PROVIDED MATERIAL.
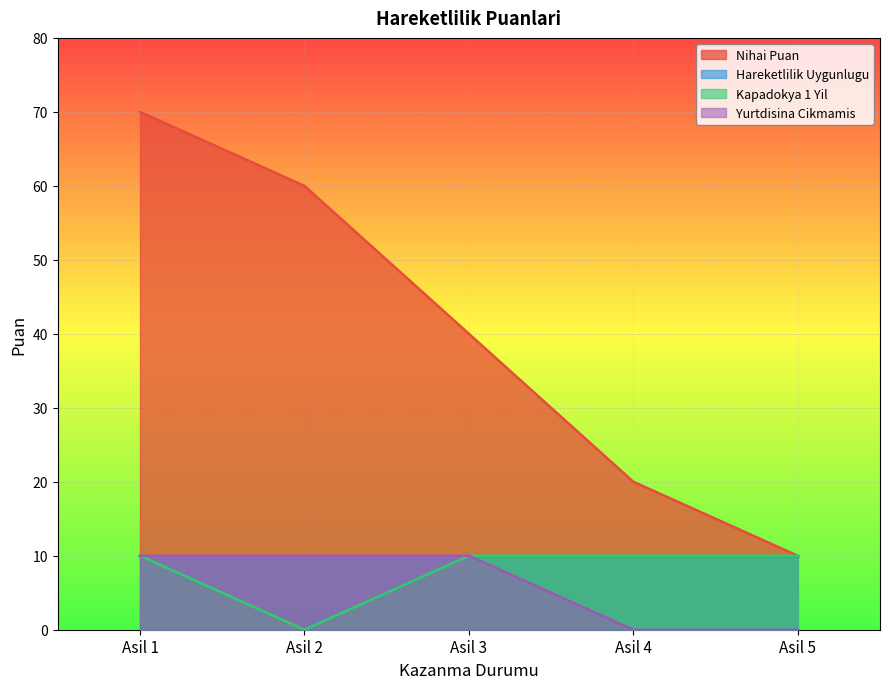

What is the value of the Kapadokya 1 Yil point at the 5th from the left?

10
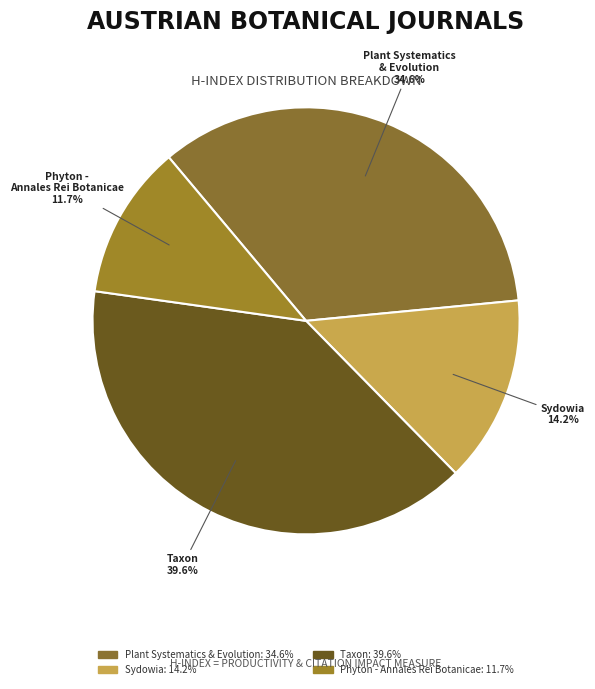

How many segments does this pie chart have?

4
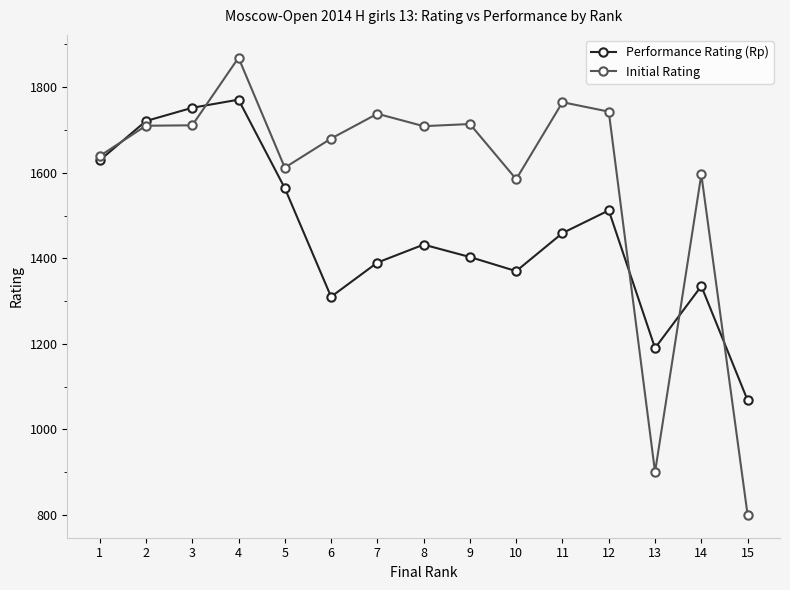

Which series has the widest spread of values?

Initial Rating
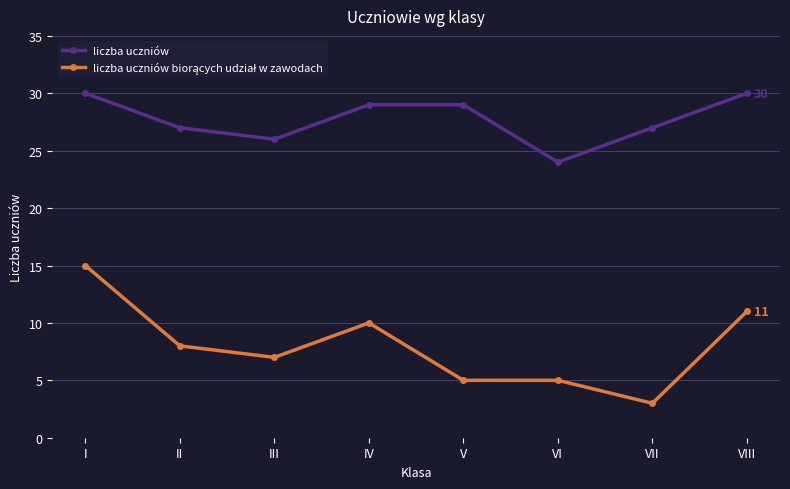

How many lines are shown in the chart?

2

EXERCISE. Please put every line of text from the records above into a JSON list of strings, one string per line, leaving out blank lines and the pictures.

EXERCISE SOLUTION.
[
  "What is the value of the Kapadokya 1 Yil point at the 5th from the left?",
  "10",
  "How many segments does this pie chart have?",
  "4",
  "Which series has the widest spread of values?",
  "Initial Rating",
  "How many lines are shown in the chart?",
  "2"
]